The friendliest, high quality science and math community on the planet! Everyone who loves science is here!

Simple category theory isomorphism

  1. May 8, 2009 #1
    Hey all,

    Okay, let me give this a wack. I want to show that [itex]A \times 1[/itex] is isomorphic to [itex]A[/itex]. I'm aware that this is trivial, even for a category theory style. However, sticking to the defs and conventions is tricky if you aren't aware of the subtleties, which is why I'm posting this. So here goes:

    Consider objects [itex]A[/itex] and [itex]A \times 1[/itex]. From the object [itex]A \times 1[/itex] we have the arrows [itex]\pi_1 : A \times 1 \to 1[/itex] and [itex]\pi_A : A \times 1 \to A[/itex]. Now we will also consider [itex]A[/itex] as a product in the following way: let [itex]\rho_1 : A \to 1[/itex] be the projection from A to 1, since this will always exists. Also, let [itex]\rho_{A \times 1} : A \to A \times 1[/itex] be the "projection" (really just a 'Cartesian inclusion'?) from A to [itex]A \times 1[/itex]

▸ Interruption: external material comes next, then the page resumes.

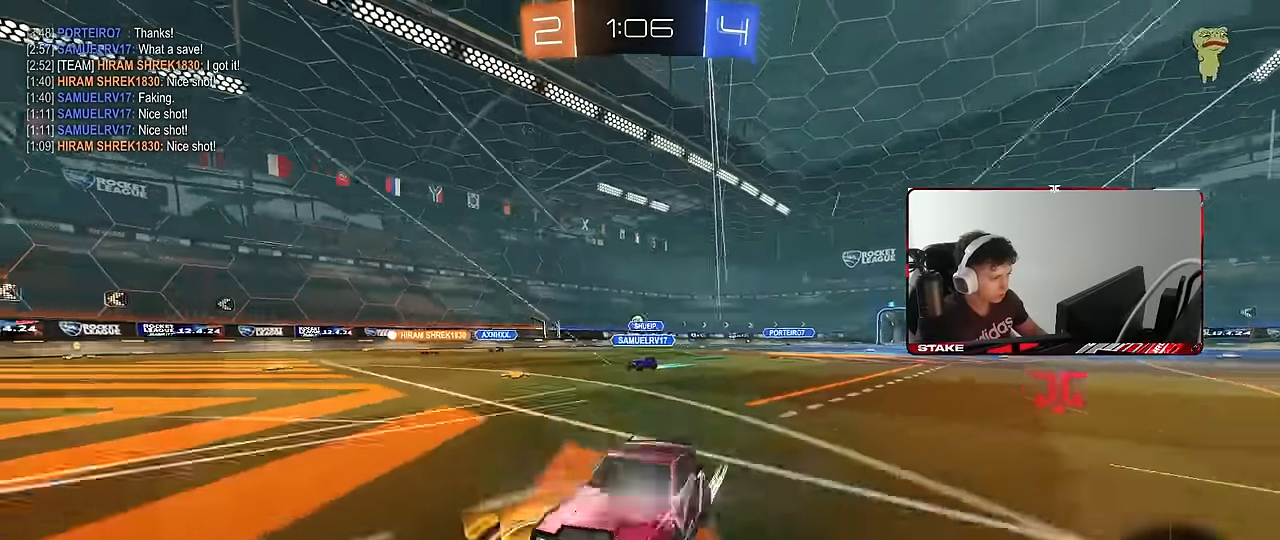
{"keys": ["a", "w"], "mouse": [], "events": [[16, "a", "down"], [16, "shift", "down"], [66, "mouse_right", "up"], [116, "shift", "up"], [200, "space", "down"], [250, "mouse_left", "down"], [350, "space", "up"], [400, "mouse_left", "up"]]}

    To the expert: this last step I'm unsure about. It is obvious what it is from a set theory POV but from the category perspective it's not clear how the arrow might arise naturally (or legally).

    The rest of the proof is pretty straight forward: Since we have two products [itex]A[/itex] and [itex]A \times 1[/itex] we can compose [itex]\rho_{A \times 1} \circ \pi_A[/itex], which is a round trip on [itex]A \times 1[/itex], so it must be the identity. Similarly for [itex]\pi_A \circ \rho_{A \times 1}[/itex] must be the identity on A. And since these maps are unique and in opposite directions, they must be inverses, so we have a bijection between the two.

    - Farley
  2. jcsd
  3. May 9, 2009 #2

    matt grime

    User Avatar
    Science Advisor
    Homework Helper

    You need to explain your hypotheses. What does x mean? Direct product - well that means you're not talking about a generic category? And what is 1? A category does not have an object that one calls '1' in general. Are you assuming an abelian category? Serre category? Grothendieck cateory?
  4. May 9, 2009 #3
    Sorry about that.. I shouldn't have tried to post late at night.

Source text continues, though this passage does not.